## SOURCE TEXT

- Opening Delimiter -

The lack of adequate health insurance in South L.A., and a dearth of doctors, forces residents to rely on the emergency room for ailments that are otherwise largely untreated, such as heart, kidney and lung disease, stroke, diabetes, and mental illness.

The emergency department was designed to treat 40,000 patients a year when it opened in 2015. Before the pandemic, it was seeing up to 110,000.

"We wouldn't be like this today if our community had appropriate access to medical care," said Batchlor. "The reason all these people are in our emergency department now is because there is nowhere else to go. ... Yes, it's COVID now, but it's COVID on top of these fundamental disparities in access."

Jordi Gonzalez, nurse manager for the emergency room, started one morning at 6:30 this month with 25 patients from other departments in ER beds, leaving only four open.

"Because we are boarding as many as we have this morning, we are pushing out in the hallways," he said. "Obviously it's not ideal to be in the hallway here."

There are other factors leading to the crowding: COVID-19 patients need to be isolated to keep the virus from spreading, taking up valuable rooms. And during this peak, it has been difficult to transfer people to skilled nursing and mental health facilities, which are also short-staffed but not required by law to take new patients, as emergency departments are.

The early morning is the quietest time of day. "Our volume will explode between 7 and 11 a.m.," Gonzalez said. They usually don't clear out the waiting areas until 3 or 4 a.m. the next day.

At 7:30 a.m., people started streaming in, many with COVID-19 symptoms.

Latima Russell, 37, brought her son Aaron into the triage tent to see a doctor and get tested for the virus. He'd had a bad cough for three days, and her back was aching. They went to St. Francis Medical Center the day before and waited more than seven hours without ever seeing a nurse.

"They didn't do a test or nothing. I just left," she said. "Here they get you in and get you out."

A nurse did an initial triage assessment to determine how serious their cases were within five minutes. They were transferred to some chairs outside the ER, where a nurse came out with a swab to test Aaron.

"OK, buddy, I only need to be in your nose for about 10 seconds in one nostril," she said.

He turned his head, teared up and started crying before she could count to two. A doctor checked him. His oxygen level was normal, and other vital signs were good. He wrote the mom a prescription for an over-the-counter Tylenol elixir, so that her Medi-Cal plan would pay for it, and off they went.

Jahnee Desselle, 32, sat in the same area outside waiting to see a doctor, while more acute patients were transferred inside. She had body aches, chills and labored breathing that kept her up all night. She is unvaccinated, insisting her religion does not allow the inoculations. She had just got back from a family reunion hunting alligators in Louisiana and, if she were to test positive, suspected she got the virus there.

Dr. Adam Ash approached.

"What's going on?

- Closing Delimiter -

## TASK REQUIREMENTS
a. From the emergency room passage, copy the stretch that begins at the words "Jordi Gonzalez, nurse" and stops after the words "the next day.".
b. List every ailment that the emergency room passage says is otherwise largely untreated among South L.A. residents.

Stored data entries
- Opening Delimiter -

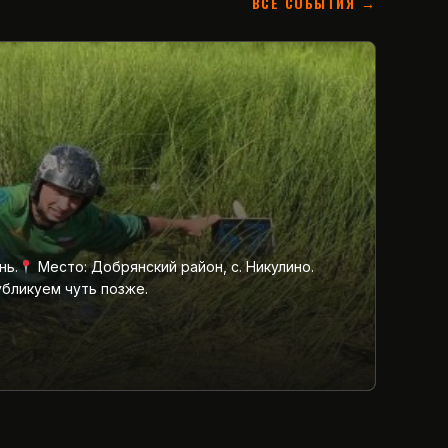
ВСЕ СОБЫТИЯ →
нь.
Место: Добрянский район, с. Никулино.
убликуем чуть позже.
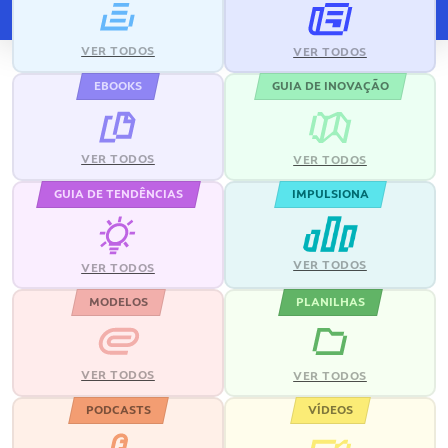
VER TODOS
VER TODOS
EBOOKS
GUIA DE INOVAÇÃO
VER TODOS
VER TODOS
GUIA DE TENDÊNCIAS
IMPULSIONA
VER TODOS
VER TODOS
MODELOS
PLANILHAS
VER TODOS
VER TODOS
PODCASTS
VÍDEOS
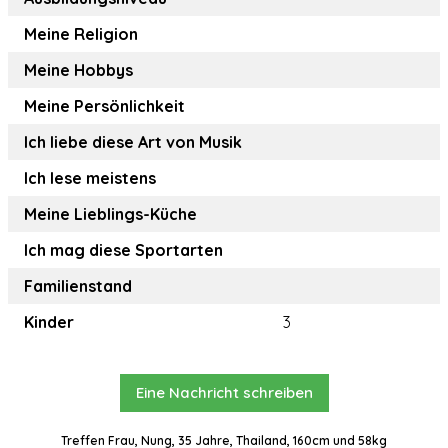
Meine Religion
Meine Hobbys
Meine Persönlichkeit
Ich liebe diese Art von Musik
Ich lese meistens
Meine Lieblings-Küche
Ich mag diese Sportarten
Familienstand
Kinder
3
Eine Nachricht schreiben
Treffen Frau, Nung, 35 Jahre, Thailand, 160cm und 58kg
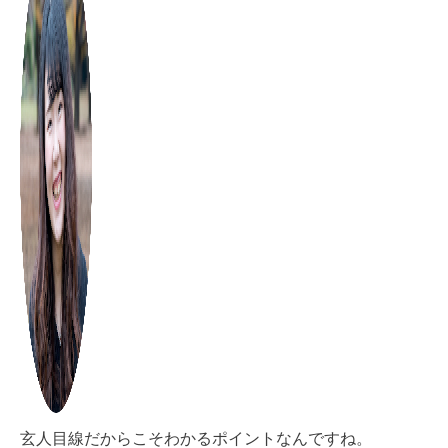
玄人目線だからこそわかるポイントなんですね。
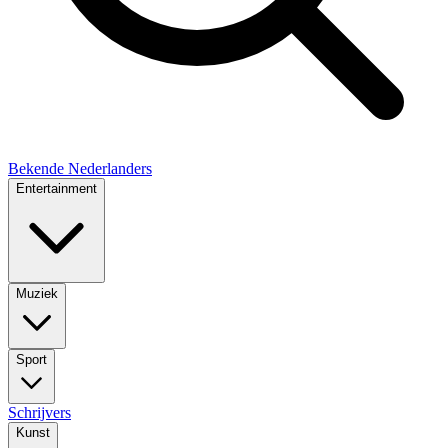
Bekende Nederlanders
Entertainment
Muziek
Sport
Schrijvers
Kunst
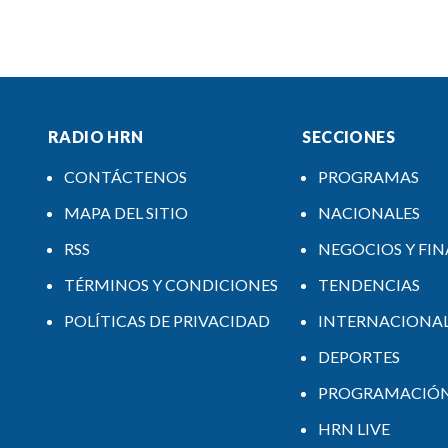
RADIO HRN
SECCIONES
CONTÁCTENOS
PROGRAMAS
MAPA DEL SITIO
NACIONALES
RSS
NEGOCIOS Y FI
TÉRMINOS Y CONDICIONES
TENDENCIAS
POLÍTICAS DE PRIVACIDAD
INTERNACIONA
DEPORTES
PROGRAMACIÓ
HRN LIVE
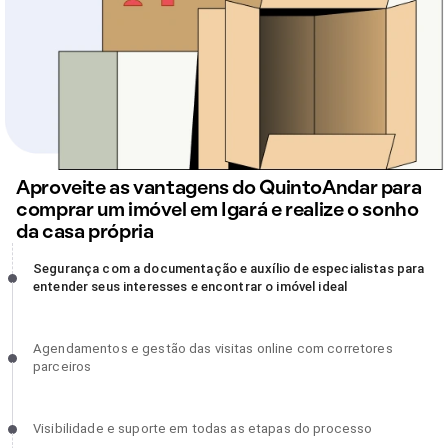
Aproveite as vantagens do QuintoAndar para
comprar um imóvel em Igará e realize o sonho
da casa própria
Segurança com a documentação e auxílio de especialistas para
Segurança com a documentação e auxílio de especialistas para
entender seus interesses e encontrar o imóvel ideal, incompleto
entender seus interesses e encontrar o imóvel ideal
Agendamentos e gestão das visitas online com corretores
Agendamentos e gestão das visitas online com corretores
parceiros, incompleto
parceiros
Visibilidade e suporte em todas as etapas do processo, incomplet
Visibilidade e suporte em todas as etapas do processo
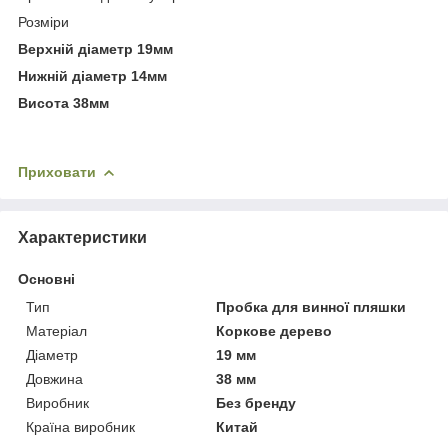
Розміри
Верхній діаметр 19мм
Нижній діаметр 14мм
Висота 38мм
Приховати
Характеристики
Основні
Тип
Пробка для винної пляшки
Матеріал
Коркове дерево
Діаметр
19 мм
Довжина
38 мм
Виробник
Без бренду
Країна виробник
Китай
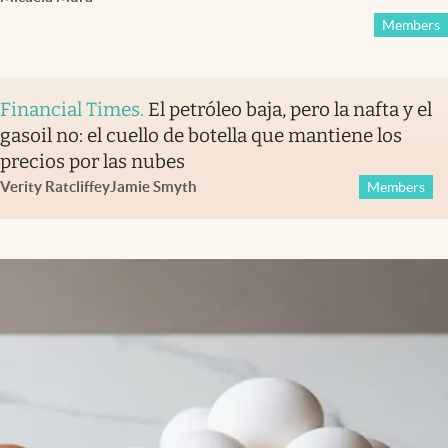
Members
Financial Times
.
El petróleo baja, pero la nafta y el
gasoil no: el cuello de botella que mantiene los
precios por las nubes
Verity Ratcliffe
y
Jamie Smyth
Members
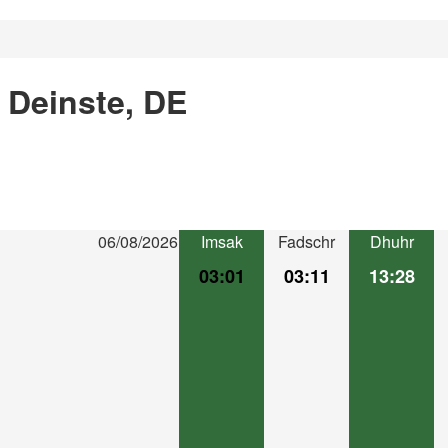
 Deinste, DE
06/08/2026
Imsak
Fadschr
Dhuhr
03:01
03:11
13:28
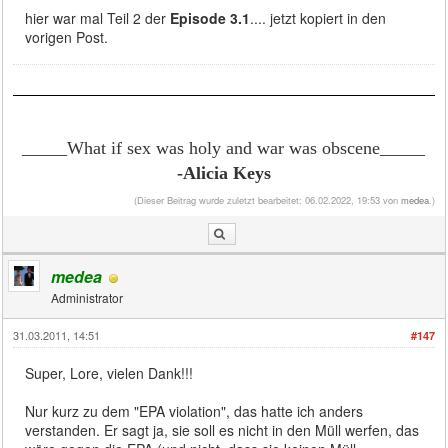
hier war mal Teil 2 der
Episode 3.1
.... jetzt kopiert in den
vorigen Post.
_____What if sex was holy and war was obscene
_____
-Alicia Keys
(Dieser Beitrag wurde zuletzt bearbeitet: 06.02.2022, 19:53 von
medea
.)
medea
Administrator
31.03.2011, 14:51
#147
Super, Lore, vielen Dank!!!
Nur kurz zu dem "EPA violation", das hatte ich anders
verstanden. Er sagt ja, sie soll es nicht in den Müll werfen, das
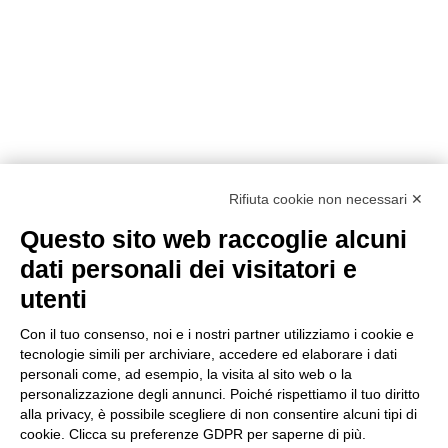
Rifiuta cookie non necessari ✕
Questo sito web raccoglie alcuni
Metodi di pagamento
dati personali dei visitatori e
utenti
Con il tuo consenso, noi e i nostri partner utilizziamo i cookie e
tecnologie simili per archiviare, accedere ed elaborare i dati
personali come, ad esempio, la visita al sito web o la
personalizzazione degli annunci. Poiché rispettiamo il tuo diritto
Condizioni di vendita
alla privacy, è possibile scegliere di non consentire alcuni tipi di
Privacy Policy
cookie. Clicca su preferenze GDPR per saperne di più.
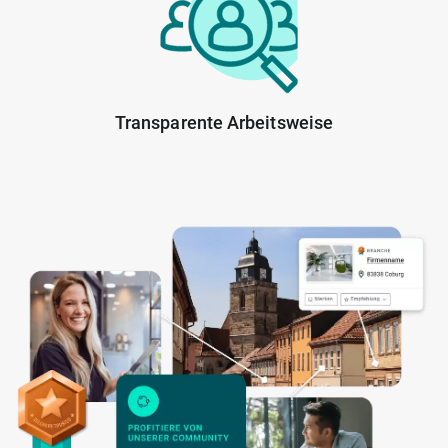
Transparente Arbeitsweise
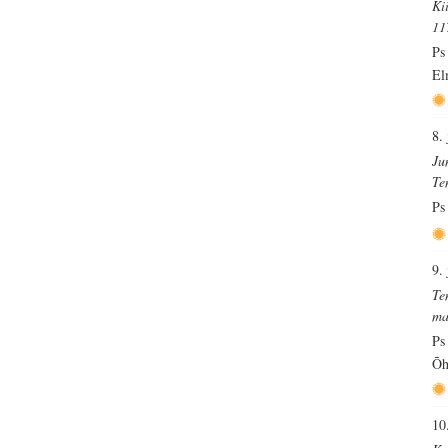
Ki
11
Ps
El
8.
Ju
Te
Ps
9.
Te
ma
Ps
Õh
10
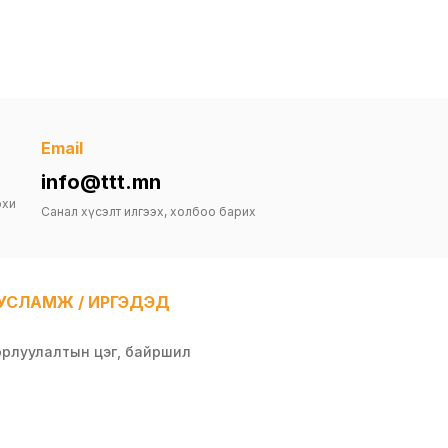
Email
info@ttt.mn
рхи
Санал хүсэлт илгээх, холбоо барих
УСЛАМЖ / ИРГЭДЭД
орлуулалтын цэг, байршил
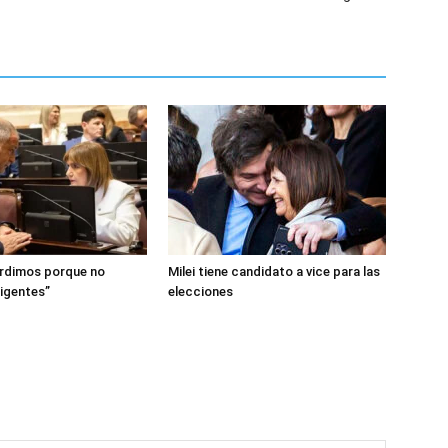
erdimos porque no
Milei tiene candidato a vice para las
ligentes”
elecciones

- Closing Delimiter -

## COMPLETED EXERCISE
a.
Jordi Gonzalez, nurse manager for the emergency room, started one morning at 6:30 this month with 25 patients from other departments in ER beds, leaving only four open.

"Because we are boarding as many as we have this morning, we are pushing out in the hallways," he said. "Obviously it's not ideal to be in the hallway here."

There are other factors leading to the crowding: COVID-19 patients need to be isolated to keep the virus from spreading, taking up valuable rooms. And during this peak, it has been difficult to transfer people to skilled nursing and mental health facilities, which are also short-staffed but not required by law to take new patients, as emergency departments are.

The early morning is the quietest time of day. "Our volume will explode between 7 and 11 a.m.," Gonzalez said. They usually don't clear out the waiting areas until 3 or 4 a.m. the next day.

b. heart disease, kidney disease, lung disease, stroke, diabetes, mental illness